> **WHAT YOU WILL DO**
1. List every publishing house named in the passage about Pearl Verses the World.
2. From the passage about Pearl Verses the World, pull out the part that begins with the words containing "What was so" and ends with "of its own.".
3. In the passage about Pearl Verses the World, who brought the character of Pearl to life on the original cover?

[EXERCISE PASSAGE — start]

So, yes, I have enjoyed the awards. But the ones that have meant the most have perhaps gathered the least publicity.
In 2010 Pearl won both the Hoffman Award, in the West Australian Young Readers’ Book Awards (WABYRA) and the Children’s Book Council Junior Judges Children’s Choice Award.
What was so special about these awards? Easy! These awards were won because young readers – the people I write for – read and voted for Pearl. When the target audience likes your book enough to vote for it against some pretty stiff competition, you know you’re doing something right.
Awards aside, though, stickers and trophies and certificates and votes mean a lot. But over the eleven years since Pearl was published there have been hundreds of moments when I’ve realised that my book has been read and loved: chatting to a young reader at a festival or school visit; seeing a girl hugging a copy of Pearl she’d just bought; emails and letters from readers; stories from parents & grandparents about connections made. Every one of those moments feels like an award of its own.
Do you have a story of a child (or an adult!) reading Pearl Verses the World? I’d love to hear it here or on Facebook.
Thanks for dropping by.
April 12, 2020
Readalong Post #3: Covering Covers
Welcome back to my Readalong. Today I’m thinking about covers. There’s an old saying ‘you can’t judge a book by its cover’. But while I agree with the spirit of that adage, those who work in publishing and bookselling probably know that good covers do make books sell, while, shall I say, less good covers can harm a book’s chances. Because, rightly or wrongly, buyers, and borrowers too, do judge books on their first appearances, choosing which books to pick up and browse, often based on what they look like.
So, to the cover of Pearl Verses the World:
I loved it the first time I saw it, and have loved it ever since. I love that Heather Potter brought the character of Pearl to life with such a deft, tender touch, and perching her on the world was genius. I also love the font choice, and the colour palette too. Heather’s illustrations and the design team at Walker Books Australia together creating something that I think is pretty special. I feel like it’s okay to be a bit biased about my own book, because I had absolutely nothing to do with this brilliant design.
However, when Pearl was published in the UK, the team at Walker UK felt that the cover was not quite right for their market. Not only that, they didn’t like my title, which they felt was a bit too ‘clever’ with its play on words. So, they shortened the title, used a different illustration and muted the colours down to very subtle stripes:
And what did I think? Apart from feeling sad about the title change, I loved this cover too. I think the tag line and the illustration gave a strong sense of the book’s essence.
Over in the United States, however, Candlewick Press seemed to prefer the original title and cover – their change was to produce it as a hardcover book, which was pretty special.

[EXERCISE PASSAGE — finish]
[SUPPLIED DATA — start]

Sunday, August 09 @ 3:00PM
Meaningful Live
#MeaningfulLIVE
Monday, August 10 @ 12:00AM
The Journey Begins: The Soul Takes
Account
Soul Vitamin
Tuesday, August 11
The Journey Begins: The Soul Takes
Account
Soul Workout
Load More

[SUPPLIED DATA — finish]

> **ANSWERS FOR THIS EXERCISE**
1. Walker Books Australia, Walker UK, Candlewick Press

2.
What was so special about these awards? Easy! These awards were won because young readers – the people I write for – read and voted for Pearl. When the target audience likes your book enough to vote for it against some pretty stiff competition, you know you’re doing something right.
Awards aside, though, stickers and trophies and certificates and votes mean a lot. But over the eleven years since Pearl was published there have been hundreds of moments when I’ve realised that my book has been read and loved: chatting to a young reader at a festival or school visit; seeing a girl hugging a copy of Pearl she’d just bought; emails and letters from readers; stories from parents & grandparents about connections made. Every one of those moments feels like an award of its own.

3. Heather Potter